Problem description: Collect each line in the listing below that contains the string "True".

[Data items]
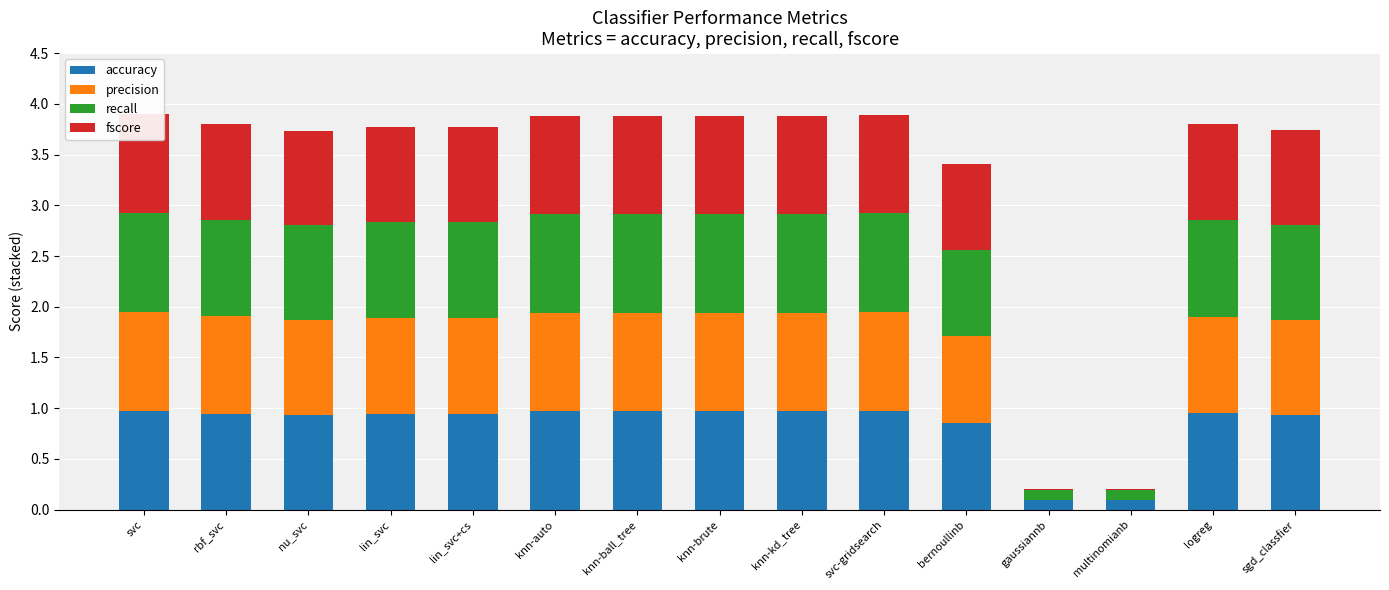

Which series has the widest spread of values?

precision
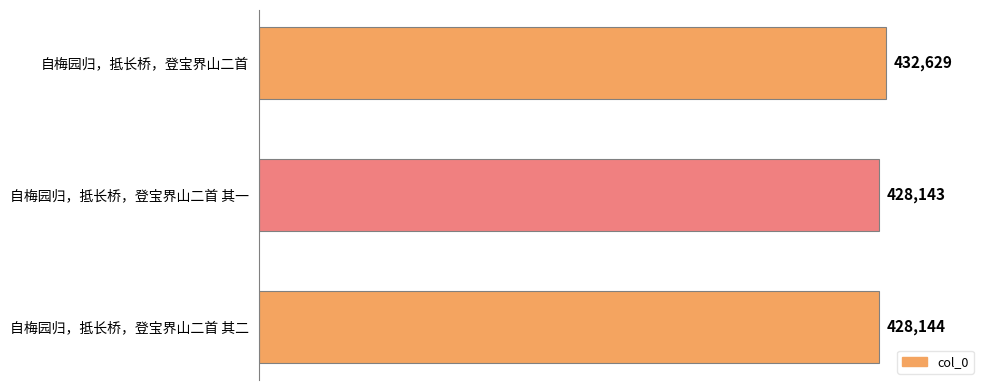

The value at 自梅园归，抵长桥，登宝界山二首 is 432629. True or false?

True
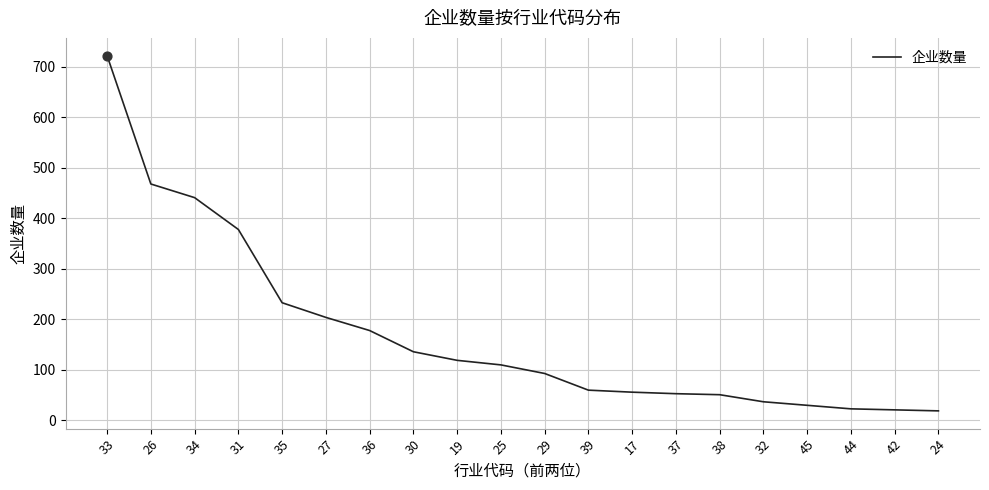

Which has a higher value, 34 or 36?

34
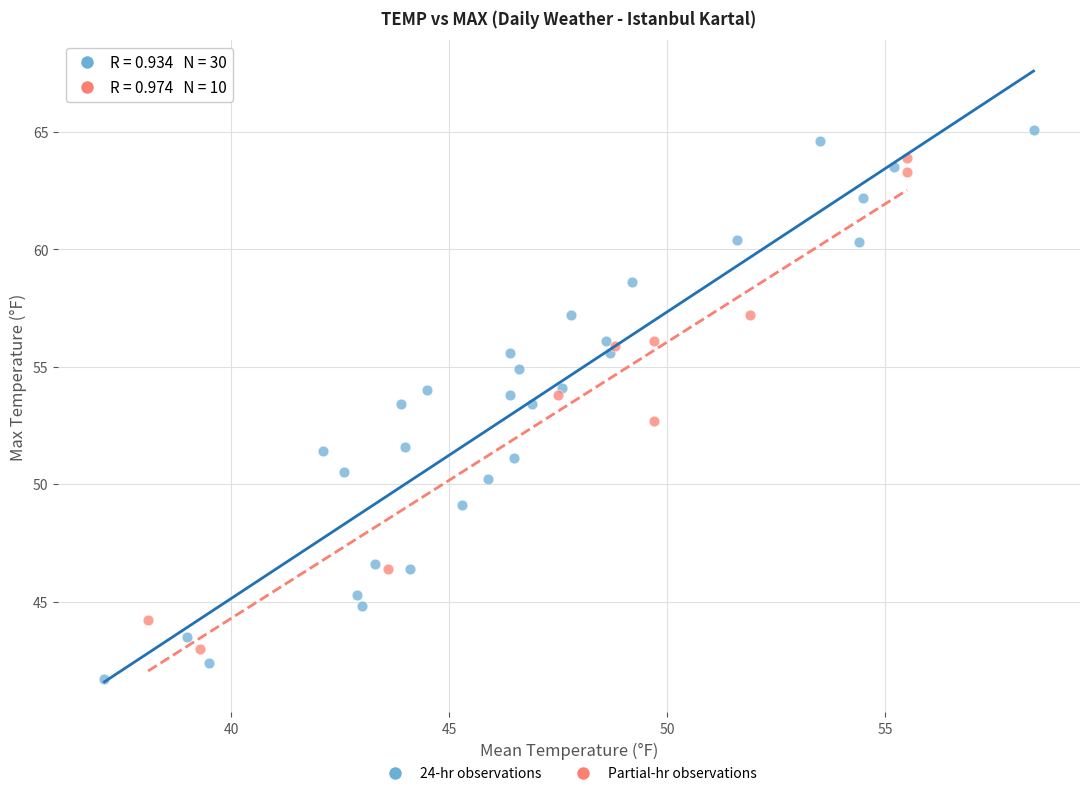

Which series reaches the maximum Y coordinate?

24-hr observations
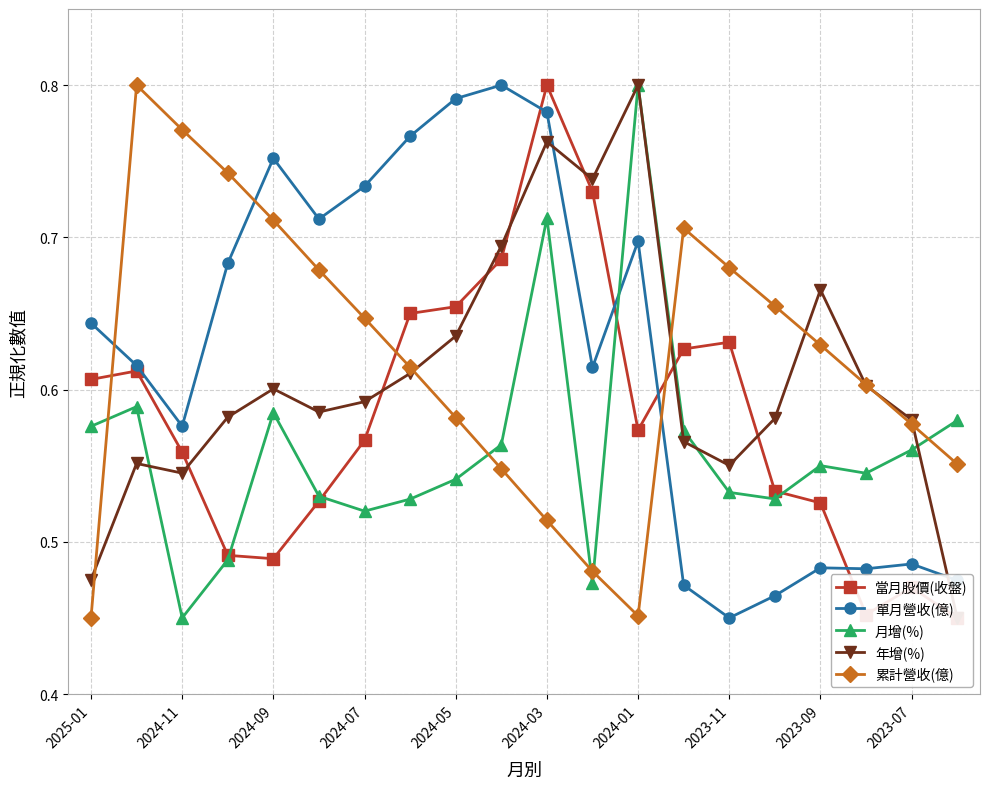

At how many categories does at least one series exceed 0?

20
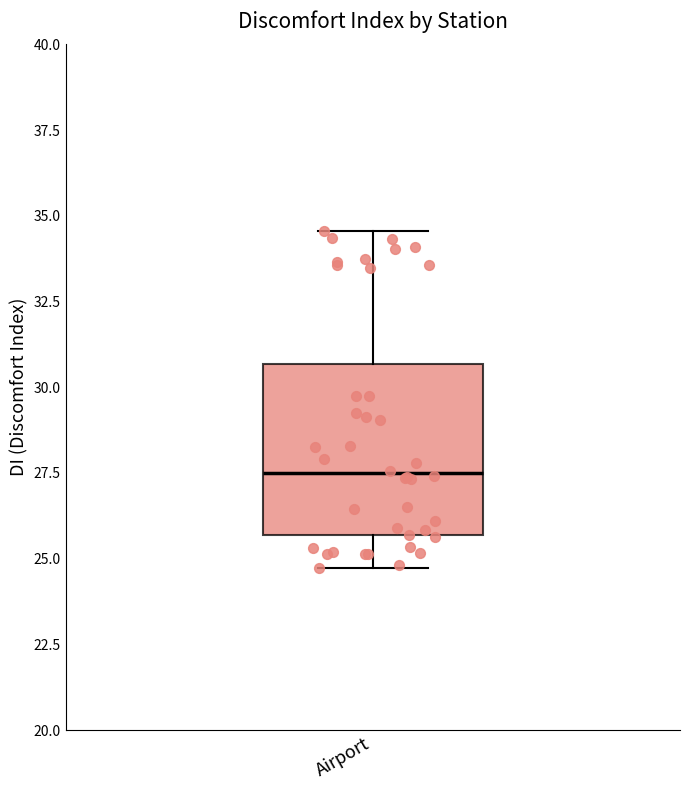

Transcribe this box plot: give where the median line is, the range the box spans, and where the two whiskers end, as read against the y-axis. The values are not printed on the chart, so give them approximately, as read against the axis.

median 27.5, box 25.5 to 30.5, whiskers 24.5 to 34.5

Exercise solution:
The value at 自梅园归，抵长桥，登宝界山二首 is 432629. True or false?
True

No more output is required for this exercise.